▸ **TASK STATEMENT**
Scan the records below. List lines holding "Parser".

▸ **INPUT RECORDS**
================================
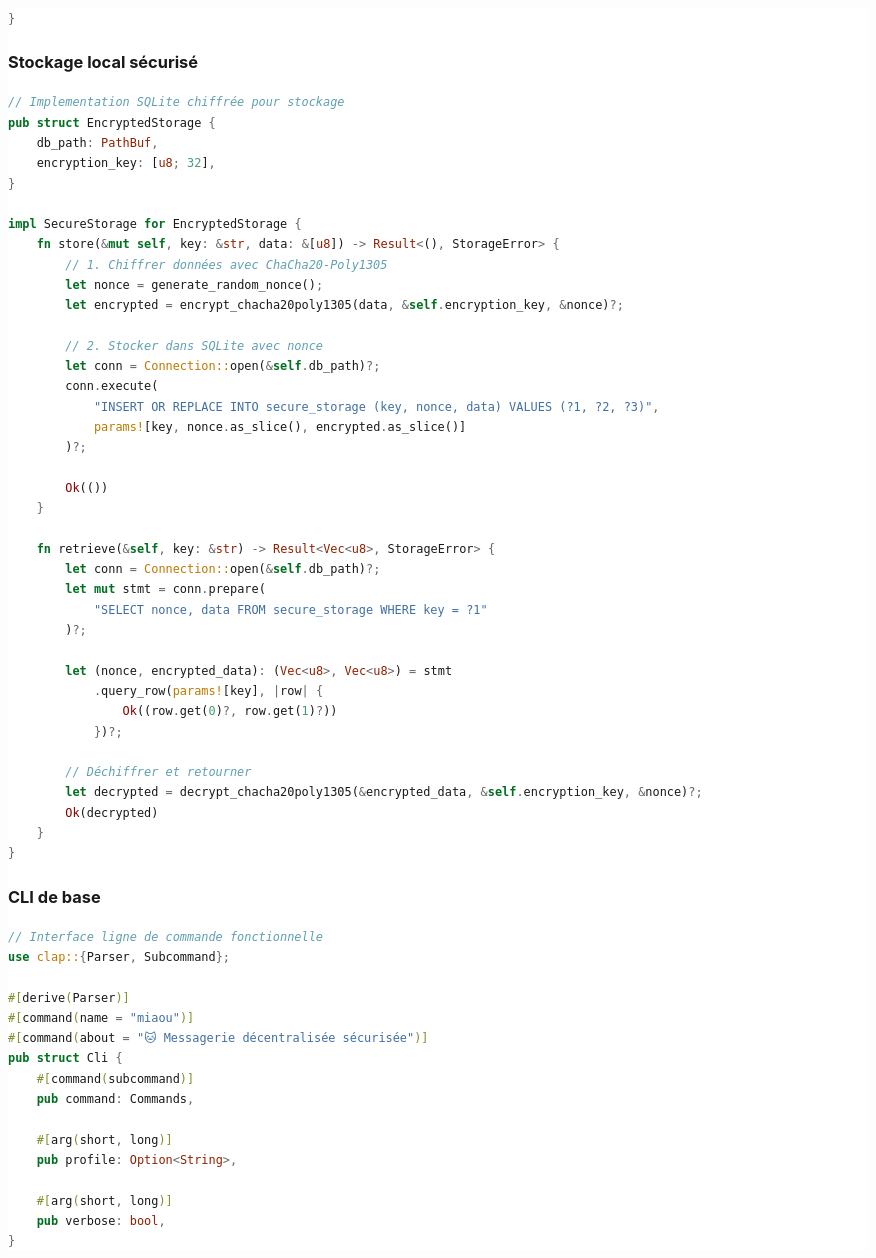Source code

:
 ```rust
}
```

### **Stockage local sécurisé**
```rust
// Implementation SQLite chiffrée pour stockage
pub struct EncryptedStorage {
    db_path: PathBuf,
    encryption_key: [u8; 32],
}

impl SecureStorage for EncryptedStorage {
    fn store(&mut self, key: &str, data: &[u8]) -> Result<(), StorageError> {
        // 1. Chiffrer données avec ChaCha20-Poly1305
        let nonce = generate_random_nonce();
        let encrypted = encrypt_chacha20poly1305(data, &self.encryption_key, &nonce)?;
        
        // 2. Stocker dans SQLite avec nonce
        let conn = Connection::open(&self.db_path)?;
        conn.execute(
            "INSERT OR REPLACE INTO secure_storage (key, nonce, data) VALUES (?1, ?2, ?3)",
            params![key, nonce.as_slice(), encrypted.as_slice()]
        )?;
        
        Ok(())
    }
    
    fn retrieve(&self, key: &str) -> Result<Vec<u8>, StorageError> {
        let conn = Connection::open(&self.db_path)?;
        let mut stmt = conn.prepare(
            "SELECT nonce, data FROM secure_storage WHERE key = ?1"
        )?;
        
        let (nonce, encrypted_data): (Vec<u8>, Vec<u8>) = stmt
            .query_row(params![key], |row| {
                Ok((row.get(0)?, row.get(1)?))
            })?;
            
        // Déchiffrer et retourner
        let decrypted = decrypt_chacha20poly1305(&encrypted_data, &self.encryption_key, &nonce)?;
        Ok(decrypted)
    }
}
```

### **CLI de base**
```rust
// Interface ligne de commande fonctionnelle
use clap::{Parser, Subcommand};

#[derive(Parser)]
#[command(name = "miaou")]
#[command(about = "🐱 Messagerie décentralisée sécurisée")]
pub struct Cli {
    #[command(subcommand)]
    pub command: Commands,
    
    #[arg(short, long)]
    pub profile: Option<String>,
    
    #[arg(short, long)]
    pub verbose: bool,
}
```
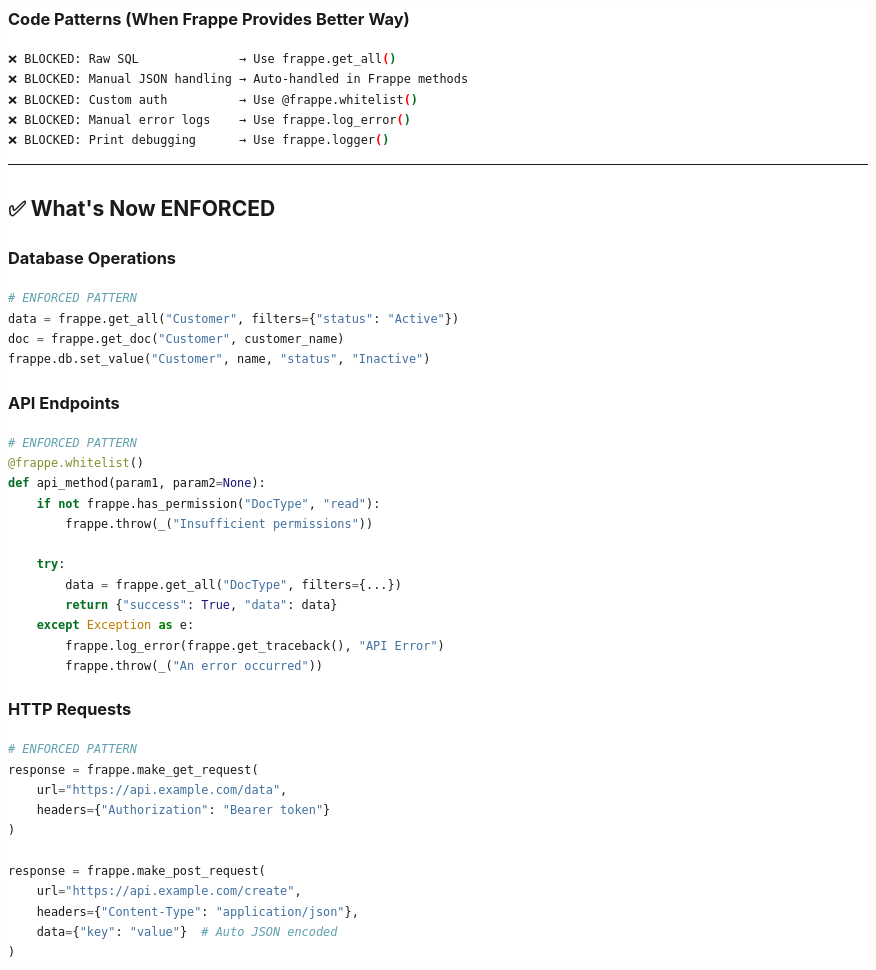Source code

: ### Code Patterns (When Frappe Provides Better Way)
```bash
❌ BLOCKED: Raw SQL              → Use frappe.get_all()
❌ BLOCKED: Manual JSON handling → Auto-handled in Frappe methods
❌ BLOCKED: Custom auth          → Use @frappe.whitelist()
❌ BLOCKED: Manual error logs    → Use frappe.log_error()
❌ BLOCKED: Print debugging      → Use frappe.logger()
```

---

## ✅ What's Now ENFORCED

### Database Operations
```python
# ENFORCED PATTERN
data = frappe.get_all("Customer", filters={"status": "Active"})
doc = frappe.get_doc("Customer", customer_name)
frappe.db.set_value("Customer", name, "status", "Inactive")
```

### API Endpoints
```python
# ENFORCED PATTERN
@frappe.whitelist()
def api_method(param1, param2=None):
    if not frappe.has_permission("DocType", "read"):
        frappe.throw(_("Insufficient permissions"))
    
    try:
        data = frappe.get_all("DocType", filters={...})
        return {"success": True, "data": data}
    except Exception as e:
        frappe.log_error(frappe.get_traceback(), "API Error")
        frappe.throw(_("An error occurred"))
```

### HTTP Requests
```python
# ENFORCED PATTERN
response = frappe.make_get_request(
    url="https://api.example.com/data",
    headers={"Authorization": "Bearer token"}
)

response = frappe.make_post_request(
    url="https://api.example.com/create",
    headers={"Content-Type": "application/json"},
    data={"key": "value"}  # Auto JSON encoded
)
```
================================
▸ **RESPONSE AREA**
use clap::{Parser, Subcommand};
#[derive(Parser)]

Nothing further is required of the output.